» **RECORDS SHOWN**
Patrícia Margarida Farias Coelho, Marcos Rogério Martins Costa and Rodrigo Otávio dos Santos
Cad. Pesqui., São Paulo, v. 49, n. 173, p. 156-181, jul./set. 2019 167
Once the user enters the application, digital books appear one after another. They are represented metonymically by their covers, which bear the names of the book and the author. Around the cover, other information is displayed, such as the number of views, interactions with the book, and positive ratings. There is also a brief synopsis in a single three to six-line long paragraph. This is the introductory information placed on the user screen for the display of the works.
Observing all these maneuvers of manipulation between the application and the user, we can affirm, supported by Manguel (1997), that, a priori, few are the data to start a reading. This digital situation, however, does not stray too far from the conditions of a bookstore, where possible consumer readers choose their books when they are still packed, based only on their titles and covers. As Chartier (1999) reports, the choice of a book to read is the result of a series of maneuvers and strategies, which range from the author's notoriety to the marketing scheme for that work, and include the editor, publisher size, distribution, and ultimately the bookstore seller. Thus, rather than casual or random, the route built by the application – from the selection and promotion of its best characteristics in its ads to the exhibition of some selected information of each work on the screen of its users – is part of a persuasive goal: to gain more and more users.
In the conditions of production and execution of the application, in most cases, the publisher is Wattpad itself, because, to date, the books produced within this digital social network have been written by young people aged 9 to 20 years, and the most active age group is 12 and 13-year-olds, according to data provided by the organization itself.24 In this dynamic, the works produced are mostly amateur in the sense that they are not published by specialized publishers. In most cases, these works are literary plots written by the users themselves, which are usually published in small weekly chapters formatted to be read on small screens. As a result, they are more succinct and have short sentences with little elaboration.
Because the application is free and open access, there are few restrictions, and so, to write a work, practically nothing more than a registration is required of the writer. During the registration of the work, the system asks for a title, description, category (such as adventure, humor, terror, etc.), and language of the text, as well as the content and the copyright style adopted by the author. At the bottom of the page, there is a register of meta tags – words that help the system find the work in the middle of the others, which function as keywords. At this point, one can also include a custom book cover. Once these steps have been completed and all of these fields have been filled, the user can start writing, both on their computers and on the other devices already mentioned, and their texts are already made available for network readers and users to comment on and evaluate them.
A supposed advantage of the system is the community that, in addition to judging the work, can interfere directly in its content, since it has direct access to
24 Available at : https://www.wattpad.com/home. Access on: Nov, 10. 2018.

» **WORK ITEM**
Write out each entry above exactly as it is written.

» **SOLUTION TO THIS TASK**
Patrícia Margarida Farias Coelho, Marcos Rogério Martins Costa and Rodrigo Otávio dos Santos
Cad. Pesqui., São Paulo, v. 49, n. 173, p. 156-181, jul./set. 2019 167
Once the user enters the application, digital books appear one after another. They are represented metonymically by their covers, which bear the names of the book and the author. Around the cover, other information is displayed, such as the number of views, interactions with the book, and positive ratings. There is also a brief synopsis in a single three to six-line long paragraph. This is the introductory information placed on the user screen for the display of the works.
Observing all these maneuvers of manipulation between the application and the user, we can affirm, supported by Manguel (1997), that, a priori, few are the data to start a reading. This digital situation, however, does not stray too far from the conditions of a bookstore, where possible consumer readers choose their books when they are still packed, based only on their titles and covers. As Chartier (1999) reports, the choice of a book to read is the result of a series of maneuvers and strategies, which range from the author's notoriety to the marketing scheme for that work, and include the editor, publisher size, distribution, and ultimately the bookstore seller. Thus, rather than casual or random, the route built by the application – from the selection and promotion of its best characteristics in its ads to the exhibition of some selected information of each work on the screen of its users – is part of a persuasive goal: to gain more and more users.
In the conditions of production and execution of the application, in most cases, the publisher is Wattpad itself, because, to date, the books produced within this digital social network have been written by young people aged 9 to 20 years, and the most active age group is 12 and 13-year-olds, according to data provided by the organization itself.24 In this dynamic, the works produced are mostly amateur in the sense that they are not published by specialized publishers. In most cases, these works are literary plots written by the users themselves, which are usually published in small weekly chapters formatted to be read on small screens. As a result, they are more succinct and have short sentences with little elaboration.
Because the application is free and open access, there are few restrictions, and so, to write a work, practically nothing more than a registration is required of the writer. During the registration of the work, the system asks for a title, description, category (such as adventure, humor, terror, etc.), and language of the text, as well as the content and the copyright style adopted by the author. At the bottom of the page, there is a register of meta tags – words that help the system find the work in the middle of the others, which function as keywords. At this point, one can also include a custom book cover. Once these steps have been completed and all of these fields have been filled, the user can start writing, both on their computers and on the other devices already mentioned, and their texts are already made available for network readers and users to comment on and evaluate them.
A supposed advantage of the system is the community that, in addition to judging the work, can interfere directly in its content, since it has direct access to
24 Available at : https://www.wattpad.com/home. Access on: Nov, 10. 2018.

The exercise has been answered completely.